Saunton Sands is a beach near the English village of Saunton on the North Devon coast near Braunton, popular for longboard surfing. Beyond its southern end, Crow Point, England is the mouth of the River Taw estuary. It is part of the Taw-Torridge estuary Area of Outstanding Natural Beauty and is at the centre of the UNESCO-designated North Devon's Biosphere Reserve, where Braunton Burrows lies at the heart.

Saunton Sands Hotel overlooks the beach at the northern end. The beach is cordoned off a few times a year and the beach used as an airstrip for military transport planes, usually Lockheed C-130 Hercules of the Royal Air Force, to practise STOL beach landings and take offs. Flying kites is prohibited, accordingly, on part of the beach.

Saunton Sands is popular with surfers because the beach is long, an unusually exposed westerly, and provides space for large groups. The beach has no life guards and is known to have dangerous riptides. Swimming here is dangerous and has resulted in many coast guard call outs.

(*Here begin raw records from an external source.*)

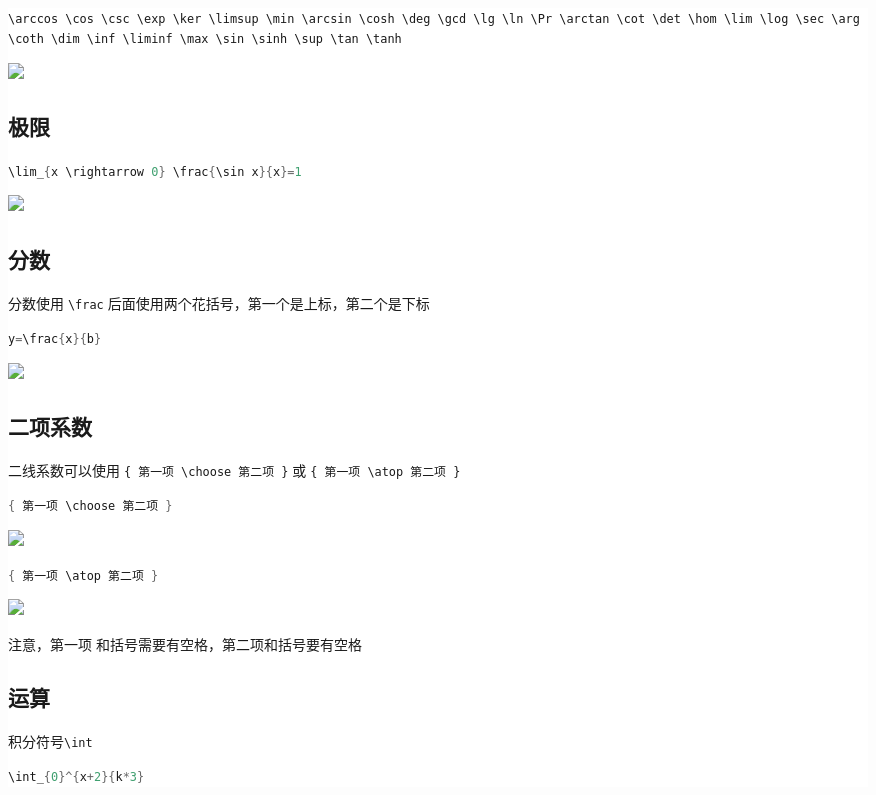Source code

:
 ```csharp
\arccos \cos \csc \exp \ker \limsup \min \arcsin \cosh \deg \gcd \lg \ln \Pr \arctan \cot \det \hom \lim \log \sec \arg \coth \dim \inf \liminf \max \sin \sinh \sup \tan \tanh
```



![](http://7xqpl8.com1.z0.glb.clouddn.com/lindexi%2F2018525185856758.jpg)

## 极限

```csharp
\lim_{x \rightarrow 0} \frac{\sin x}{x}=1
```


![](http://7xqpl8.com1.z0.glb.clouddn.com/lindexi%2F2018525190142683.jpg)

## 分数

分数使用 `\frac` 后面使用两个花括号，第一个是上标，第二个是下标

```csharp
y=\frac{x}{b}
```


![](http://7xqpl8.com1.z0.glb.clouddn.com/lindexi%2F2018525191521894.jpg)

## 二项系数

二线系数可以使用 `{ 第一项 \choose 第二项 }` 或 `{ 第一项 \atop 第二项 }`

```csharp
{ 第一项 \choose 第二项 }
```


![](http://7xqpl8.com1.z0.glb.clouddn.com/lindexi%2F2018525196151450.jpg)

```csharp
{ 第一项 \atop 第二项 }
```


![](http://7xqpl8.com1.z0.glb.clouddn.com/lindexi%2F2018525196271036.jpg)

注意，第一项 和括号需要有空格，第二项和括号要有空格

## 运算

积分符号`\int`

```csharp
\int_{0}^{x+2}{k*3}
```
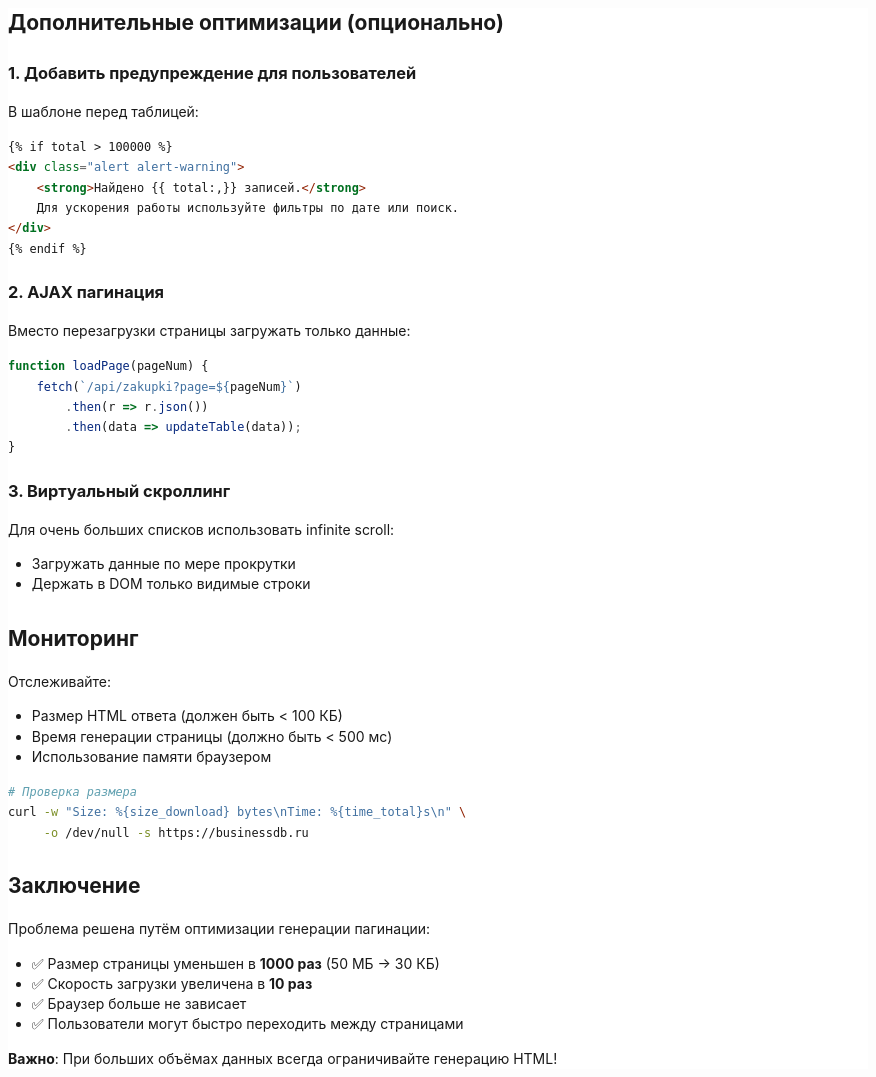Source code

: ## Дополнительные оптимизации (опционально)

### 1. Добавить предупреждение для пользователей

В шаблоне перед таблицей:
```html
{% if total > 100000 %}
<div class="alert alert-warning">
    <strong>Найдено {{ total:,}} записей.</strong>
    Для ускорения работы используйте фильтры по дате или поиск.
</div>
{% endif %}
```

### 2. AJAX пагинация

Вместо перезагрузки страницы загружать только данные:
```javascript
function loadPage(pageNum) {
    fetch(`/api/zakupki?page=${pageNum}`)
        .then(r => r.json())
        .then(data => updateTable(data));
}
```

### 3. Виртуальный скроллинг

Для очень больших списков использовать infinite scroll:
- Загружать данные по мере прокрутки
- Держать в DOM только видимые строки

## Мониторинг

Отслеживайте:
- Размер HTML ответа (должен быть < 100 КБ)
- Время генерации страницы (должно быть < 500 мс)
- Использование памяти браузером

```bash
# Проверка размера
curl -w "Size: %{size_download} bytes\nTime: %{time_total}s\n" \
     -o /dev/null -s https://businessdb.ru
```

## Заключение

Проблема решена путём оптимизации генерации пагинации:
- ✅ Размер страницы уменьшен в **1000 раз** (50 МБ → 30 КБ)
- ✅ Скорость загрузки увеличена в **10 раз**
- ✅ Браузер больше не зависает
- ✅ Пользователи могут быстро переходить между страницами

**Важно**: При больших объёмах данных всегда ограничивайте генерацию HTML!
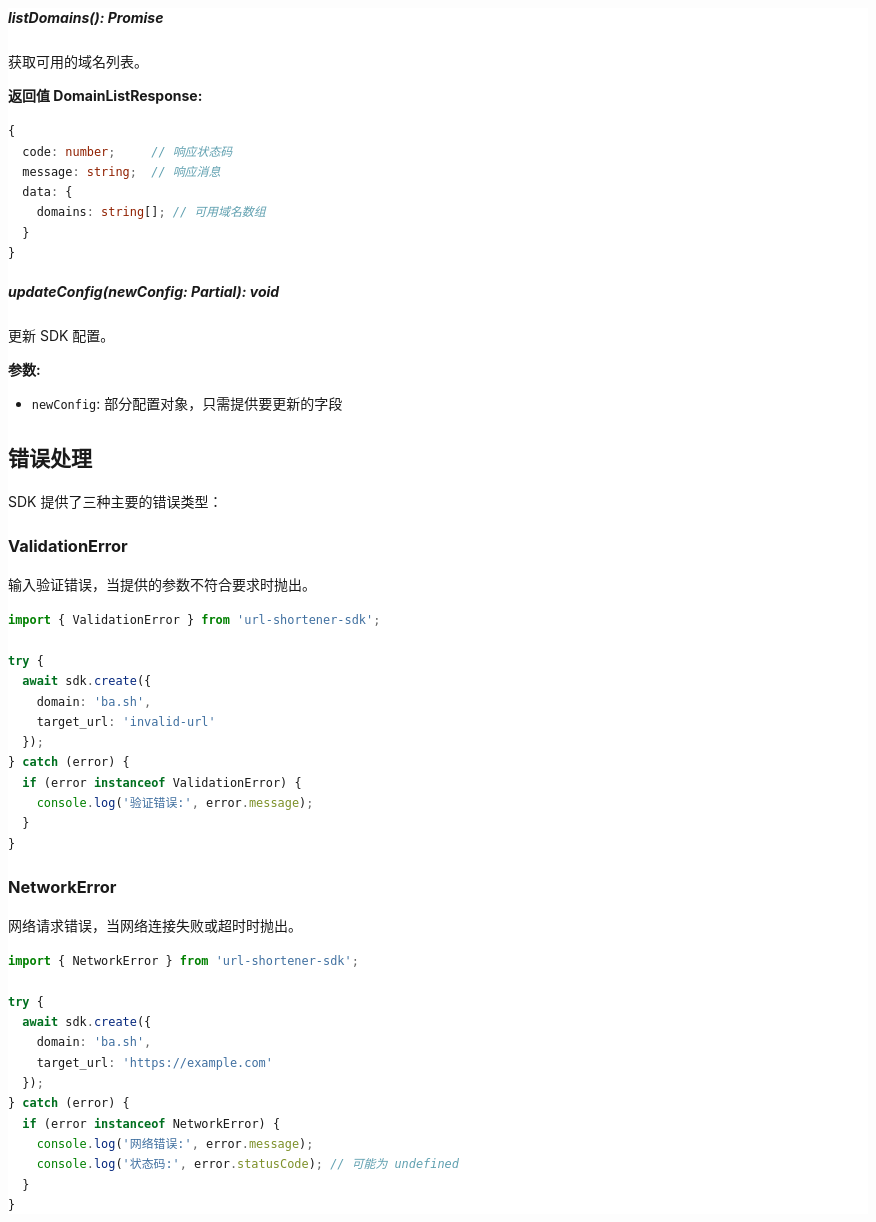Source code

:##### listDomains(): Promise<DomainListResponse>

获取可用的域名列表。

**返回值 DomainListResponse:**

```typescript
{
  code: number;     // 响应状态码
  message: string;  // 响应消息
  data: {
    domains: string[]; // 可用域名数组
  }
}
```

##### updateConfig(newConfig: Partial<SdkConfig>): void

更新 SDK 配置。

**参数:**
- `newConfig`: 部分配置对象，只需提供要更新的字段

## 错误处理

SDK 提供了三种主要的错误类型：

### ValidationError

输入验证错误，当提供的参数不符合要求时抛出。

```typescript
import { ValidationError } from 'url-shortener-sdk';

try {
  await sdk.create({ 
    domain: 'ba.sh',
    target_url: 'invalid-url' 
  });
} catch (error) {
  if (error instanceof ValidationError) {
    console.log('验证错误:', error.message);
  }
}
```

### NetworkError

网络请求错误，当网络连接失败或超时时抛出。

```typescript
import { NetworkError } from 'url-shortener-sdk';

try {
  await sdk.create({ 
    domain: 'ba.sh',
    target_url: 'https://example.com' 
  });
} catch (error) {
  if (error instanceof NetworkError) {
    console.log('网络错误:', error.message);
    console.log('状态码:', error.statusCode); // 可能为 undefined
  }
}
```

On 3 August 1990, a temperature of 35.4 °C was recorded at Saunton Sands, which is the highest temperature recorded in the Devon and Cornwall region.

==In popular culture==

=== Film ===
Saunton Sands was used as a location for the 1946 Powell and Pressburger film A Matter of Life and Death (sometimes called Stairway to Heaven), and can be seen where David Niven's character is washed up on the beach after he jumps from his burning aircraft without a parachute. It was a major location for the 1978 horror film The Shout, along with the adjacent Braunton Burrows. The beach was used as a location for the Second World War Anzio landings scenes in the 1982 Pink Floyd film The Wall and as the backdrop for over 700 wrought iron hospital beds on the cover of the band's 1987 album A Momentary Lapse of Reason. Saunton Sands also doubled for the Normandy beaches in 2014's movie Edge of Tomorrow. The beach was utilized for location filming for Aquaman and the Lost Kingdom.

=== Television ===
The BBC One series A Very English Scandal filmed scenes as Saunton Sands to depict a California beach, using digitally rendered palm trees, where the character of Peter Bessell (Alex Jennings) lives.

=== Music ===
In the late 1990s the beach was used for the video for the Robbie Williams song "Angels". In 2013 it was used again for the video for the Olly Murs song "Hand on Heart". In September 2020 the beach was also used for the music video for the Inglorious song "Messiah” From their 2021 album We Will Ride.